• PROBLEM DESCRIPTION
Could you repeat all of the entries exactly, leaving out any pictures?
+++ PROVIDED RECORDS +++
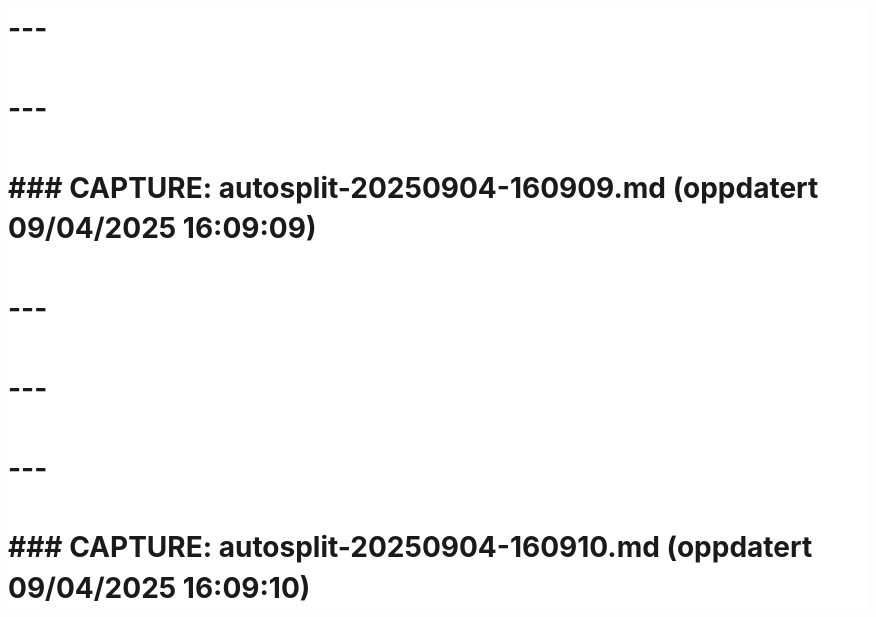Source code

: #

# ---

#

#

#

# ---

#

#

#

#

#

# \### CAPTURE: autosplit-20250904-160909.md (oppdatert 09/04/2025 16:09:09)

# ---

#

#

# ---

#

#

#

# ---

#

#

#

#

#

# \### CAPTURE: autosplit-20250904-160910.md (oppdatert 09/04/2025 16:09:10)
+++
• RESPONSE TO THIS TASK
Source code

: #

# ---

#

#

#

# ---

#

#

#

#

#

# \### CAPTURE: autosplit-20250904-160909.md (oppdatert 09/04/2025 16:09:09)

# ---

#

#

# ---

#

#

#

# ---

#

#

#

#

#

# \### CAPTURE: autosplit-20250904-160910.md (oppdatert 09/04/2025 16:09:10)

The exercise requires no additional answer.